The third poem is by Frischmann and called "The night is still" (Die Nacht ist still). One night a young couple chances upon a prudish scholar who is going to temple. Startled and fearing that have been betrayed, they then calm and comfort one another.  

Now you see that such explanations have done no good.

On the basis of these clarifications you would look in the readings for what you already know – and what really is present you would not see. Fortunately, everyone who knows German can also understand our idiom since, quite broadly speaking, the external comprehensibility of our idiom is formed from German. This is an advantage over all other languages on earth, but there is quite rightly also a disadvantage: it appears to be almost impossible to translate our idiom into German. The connections between the two are so tender and meaningful that they do not need to be torn apart right away. Whenever our idiom is translated into German, only something insubstantial remains. Now, translate our idiom into French and some of it can be conveyed to the French, but in German this would be destroyed. Toit for example is not tot, nor does Blüt mean Blut.

But it is not only through German that you, ladies and gentleman, can understand our idiom – you may come a step closer. Not too long ago, at least, arose the reliable business language of German Jews. You can find this language whether you live in town or in the country; you can find it more in the East or the West as a closer or more distant precursor of our idiom, and many gradations have remained. For that reason the historical development of our idiom could have been traced as much in the depths of history as in the surface of the present time.     
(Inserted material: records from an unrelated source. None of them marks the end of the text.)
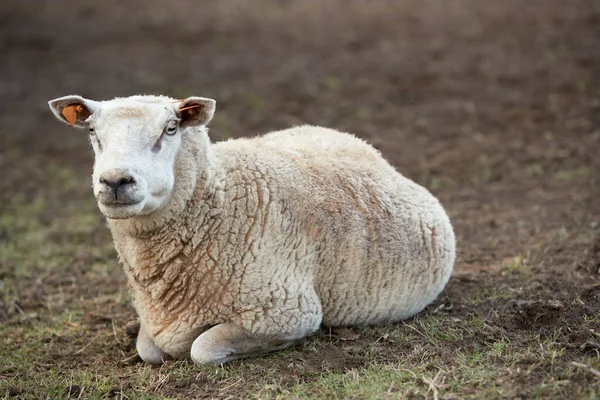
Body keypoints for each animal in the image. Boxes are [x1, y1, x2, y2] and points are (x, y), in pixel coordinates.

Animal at [49, 94, 458, 366]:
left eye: (170, 128)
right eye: (92, 131)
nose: (115, 181)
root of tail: (360, 143)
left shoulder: (287, 310)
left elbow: (202, 349)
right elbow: (148, 350)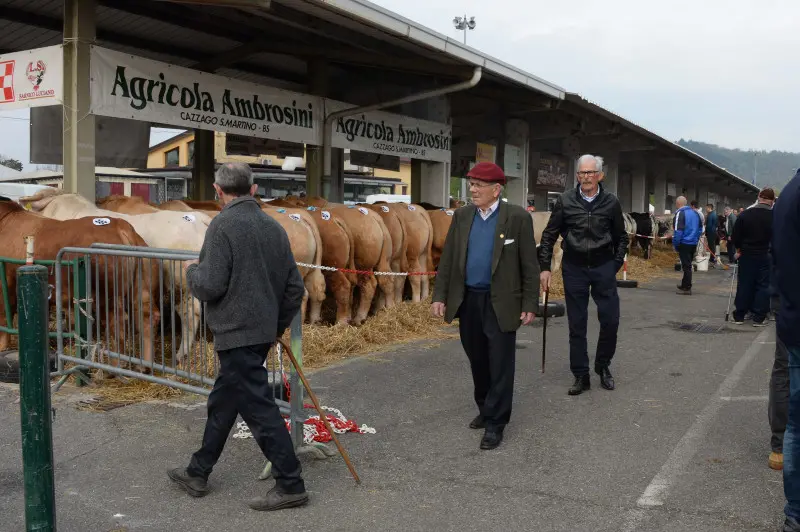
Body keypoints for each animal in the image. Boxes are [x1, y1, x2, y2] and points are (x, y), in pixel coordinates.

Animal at [0, 200, 159, 370]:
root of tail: (120, 225)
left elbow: (3, 318)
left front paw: (2, 347)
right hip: (141, 286)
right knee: (146, 317)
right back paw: (145, 367)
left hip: (107, 294)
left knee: (117, 323)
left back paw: (114, 367)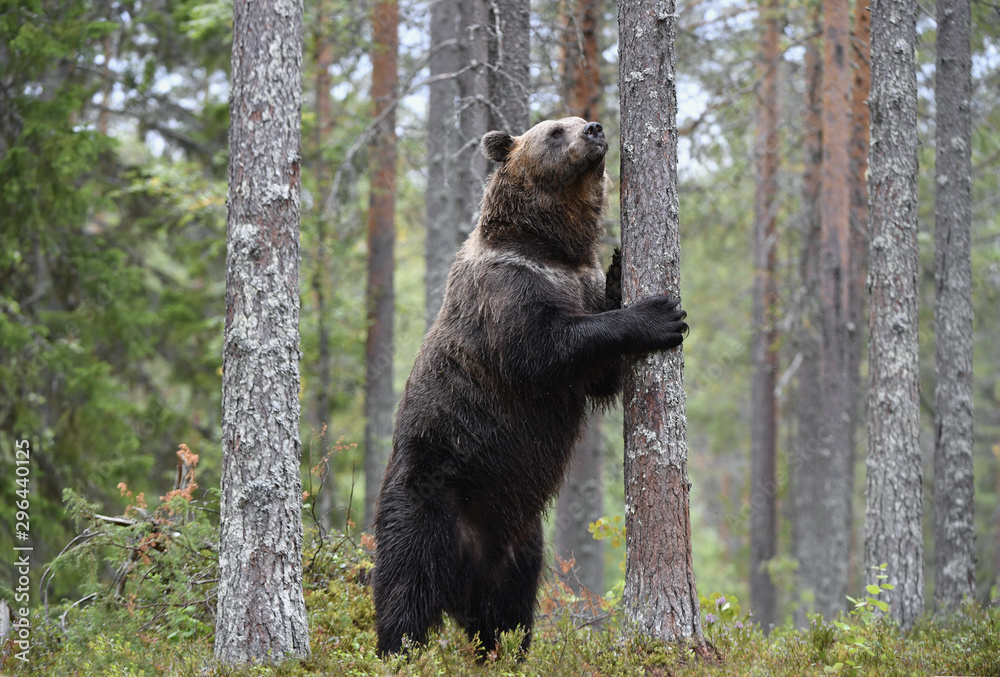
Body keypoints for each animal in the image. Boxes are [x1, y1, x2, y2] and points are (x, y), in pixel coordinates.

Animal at [368, 116, 688, 656]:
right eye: (556, 130)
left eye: (578, 120)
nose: (594, 128)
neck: (551, 249)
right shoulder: (506, 294)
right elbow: (546, 348)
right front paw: (659, 315)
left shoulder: (574, 281)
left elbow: (599, 375)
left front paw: (619, 270)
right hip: (427, 496)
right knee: (405, 590)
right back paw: (398, 651)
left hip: (521, 545)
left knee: (508, 615)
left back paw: (503, 651)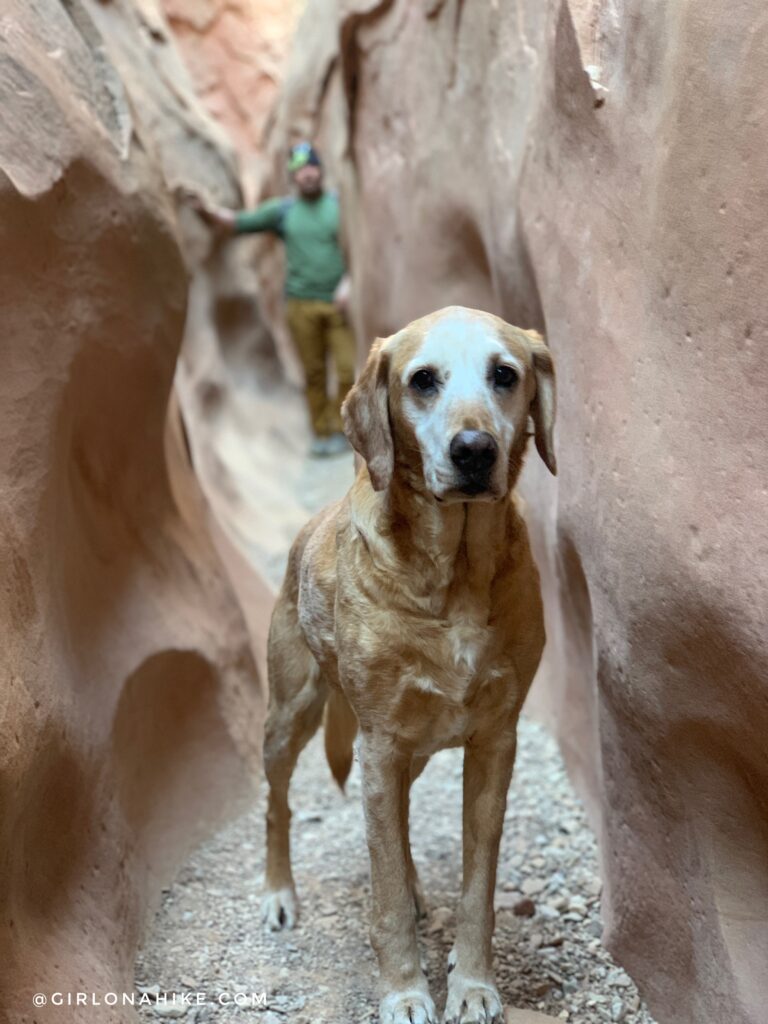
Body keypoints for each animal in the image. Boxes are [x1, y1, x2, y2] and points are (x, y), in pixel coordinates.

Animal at [262, 305, 557, 1024]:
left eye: (505, 375)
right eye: (423, 380)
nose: (474, 450)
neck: (454, 576)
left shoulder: (493, 745)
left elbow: (476, 887)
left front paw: (473, 982)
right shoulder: (381, 746)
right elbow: (387, 888)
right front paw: (403, 990)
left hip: (413, 749)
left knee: (394, 825)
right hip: (291, 717)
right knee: (279, 806)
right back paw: (279, 891)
And you will come very close to our idiom when you consider that within you lies not only knowledge but power – power which allows you to understand our idiom in a sensitive manner. Only here can an explanation help; only here can information calm you so that you no longer feel excluded; only here would you be able to realize you cannot complain that you do not understand our idiom. This is paramount since with every complaint, our understanding and sympathy weaken. If you were not to move at all you would suddenly find yourself amidst our idiom. Once you have understood it – and our idiom is everything: words, Hasidic melodies, and the very essence of this Eastern Jewish actor – you will no longer be able to recall your previous peace of mind. And once you have sensed the true unity within our idiom, so strong that you become afraid – no longer of the idiom, but of yourself – you will not be able to bear these fears alone. You will not be able to bear them alone unless you also gain confidence from this idiom, confidence that can withstand this fear because it is stronger. Enjoy it as best you can! And if you lose this confidence tomorrow or later – and how could it remain in your memory from one single evening of readings! – then I hope that you will also have lost your fears. Because, after all, we do not wish to punish you.